One of the more memorable claims made constantly by the Iran lobby during negotiations over the Iran nuclear deal two years ago was that its passage would embolden moderate forces within the regime government and nudge it to a more stabilizing influence in the region and world.
We now know how utterly wrong that promise was since the deal was approved, but more importantly, the agreement emboldened – not moderate influences within the regime – but the hardcore sentiments of the mullahs controlling the regime to crack down even harder on dissent at home and abroad.
Chief among those dissenters were those amongst the Iranian diaspora around the world actively working to promote democracy and freedom within Iran, especially anyone associated with the Mujahideen-e Khalq (MEK), the oldest and largest of the Iranian dissident groups abroad.
The MEK has been a particularly annoying thorn in the side of the mullahs since it has helped break closely-held secrets of the regime such as the existence of its then-clandestine nuclear program.
The MEK has also been a conduit for videos, photos and news from within Iran smuggled out to give the world a glimpse of the atrocities committed by the regime such as gruesome public hangings, as well as protests and demonstrations by Iranians against the government both large and small, including the most recent waves of protests stemming from deep dissatisfaction over the faltering economy.
For the mullahs, the mere existence of an organized and global resistance movement comprised of Iranians is galling and worrisome since it shows how the regime’s rule is neither benevolent, nor popular.
The threat posed by groups such as the MEK is such that the regime has waged a secret war against its members including launching attacks on refugee camps in Iraq housing MEK members resulting in the massacres of MEK members in an effort to eradicate the resistance movement.
As pressure has mounted on the Iran regime because of its floundering economy and death spiral in the value of its currency, the mullahs have grown increasingly desperate to strike at its perceived mortal enemies; their fellow Iranians.
Last July, Belgium authorities arrested an Iranian couple and charged them with an “attempt at terrorist murder and preparing a terrorist crime” in a planned bombing attack on an Iranian freedom gathering in Paris with the MEK as one of its chief participants.
Additionally, German authorities arrested an Iranian diplomat from Vienna who was implicated in providing support and assistance to the couple in planning the attack.
Now we have news that U.S. prosecutors announced charges Monday against two men arrested Aug. 9 and accused of acting as agents of the government of Iran, covertly monitoring a Jewish center in Chicago and American members of the MEK on behalf of the Iranian regime government.
Criminal complaints against Ahmadreza Mohammadi Doostdar, 38, a dual U.S.-Iranian citizen, and Majid Ghorbani, 59, an Iranian citizen and resident of California, were unsealed after an indictment was returned Monday in the District of Columbia, according to the U.S. Justice Department and U.S. attorney’s office of the District.
“Doostdar and Ghorbani are alleged to have acted on behalf of Iran, including by conducting surveillance of political opponents and engaging in other activities that could put Americans at risk,” Assistant Attorney General for National Security John Demers said in a statement.
“This alleged activity demonstrates a continued interest in targeting the United States, as well as potential opposition groups located in the United States,” namely the Mujahideen-e Khalq (MEK) or People’s Mujahedin of Iran, said Michael McGarrity, acting executive assistant director of the FBI’s national security branch.
Doostdar and Ghorbani were charged with acting as agents of Iran, violating U.S. sanctions and conspiracy.

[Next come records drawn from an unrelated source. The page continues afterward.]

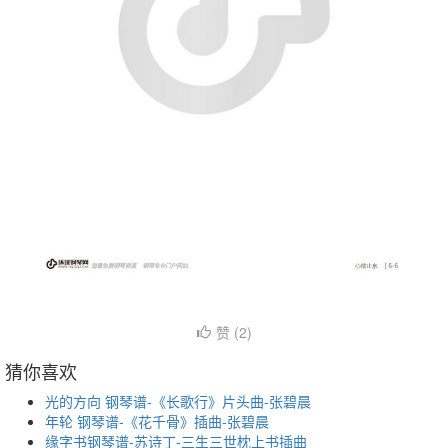
赞 (
2
)
猜你喜欢
光的方向 钢琴谱-《长歌行》片头曲-张碧晨
年轮 钢琴谱-《花千骨》插曲-张碧晨
缘字书钢琴谱-苏诗丁-三生三世枕上书插曲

The charges carry maximum statutory penalties of 10 years, 20 years and five years in prison, respectively, according to the Washington Post.
The Justice Department alleged that Ghorbani took pictures of participants at a MEK rally in New York last September and that Doostdar paid him $2,000 in cash for the photos during a meeting in Los Angeles later.
He later attended another MEK rally in Washington, DC in which he “appeared to photograph certain speakers and attendees, which included delegations from across the United States.”
The photographing of MEK participants is disturbing since the Iranian regime has already acted in the past to try and assassinate and kill its members. It also raises the specter that the regime is attempting to identify MEK members who may have relatives living in Iran who could be arrested and imprisoned in order to put pressure on the MEK.
The hardball tactics are nothing new to the regime and its intelligence services, especially its Ministry of Intelligence which has led the charge against the MEK for decades.
It also was not surprising to find the Iran lobby completely silent on the matter with no mention from the National Iranian American Council or any other Iran supporters about the purported surveillance operation being conducted by the Iranian government on U.S. soil.
The regime has also stepped up its practice of arresting dual-national citizens, especially from the U.S., Canada and Europe to use as political pawns, as well as arrest scores of Iranian citizens caught protesting the regime or simply acting contrary to its medieval sensibilities.
These actions though once again are proof that the MEK is a singular threat to the regime’s continued existence and one that is gaining strength with the protest movement within Iran.